New Delhi: Washington is keen on a six-country meet, including India, on Afghanistan even as it reviews its strategy for the country. In a letter to Afghan President Ashraf Ghani, the US secretary of state Antony Blinken has outlined several ways “to move matter more fundamentally and quickly towards a settlement”.
The letter, which surfaced in Afghan media on Sunday (March 7) said, “We intend to ask the United Nations to convene foreign ministers and envoys from Russia, China, Pakistan, Iran, India, and US to discuss a unified approach to supporting peace in Afghanistan”.
In the letter, Blinken explained, “it is my belief that these countries share an abiding common interest in a stable Afghanistan and must work together if we are to succeed”.
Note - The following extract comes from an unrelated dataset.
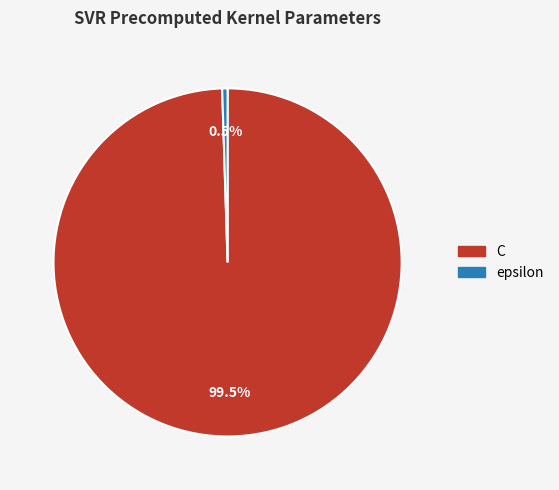

Which slice represents more than half of the pie?

C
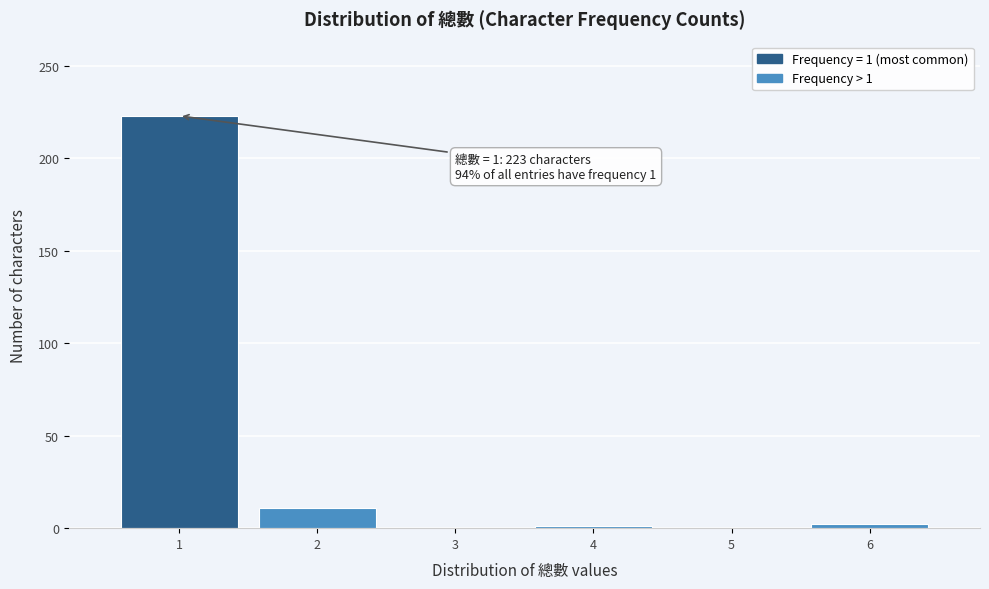

Which range on the x-axis has the tallest bar?

0.5 to 1.5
Sunday also witnessed talks between US Special Representative to Afghanistan Zalmay Khalilzad and India’s external affairs minister Dr S Jaishankar. A tweet from Jaishankar’s account said, “discussed the latest developments pertaining to peace talks”.
India has been seen as a close partner of the Afghan government and has built a number of mega infrastructure projects in the country, from the Afghan Parliament to the India Afghan friendship dam in western Herat province. Last month, Indian Prime Minister Narendra Modi and Afghan President Ghani held a virtual summit and also announced the start of Shahtoot dam project, which will be built by India and provide clean drinking water to residents of Kabul.
The letter by Blinken also includes a written proposal that will be shared by Khalilzad with President Ghani and Taliban leaders and is “aimed at accelerating discussions on a negotiated settlement and ceasefire” with the Turkish government hosting a meet between the two sides, reduction in violence proposal to “prevent a spring offensive by the Taliban” and eventual full withdrawal of American forces by May 1st.
It has been 20 years since the fall of the Taliban and US presence in Afghanistan with Washington keen to leave the country. Last year saw, US-Taliban pact, followed by the start of talks between the Taliban and the Afghan government. While these two developments have been seen as positive, the violence level continues to increase in the country.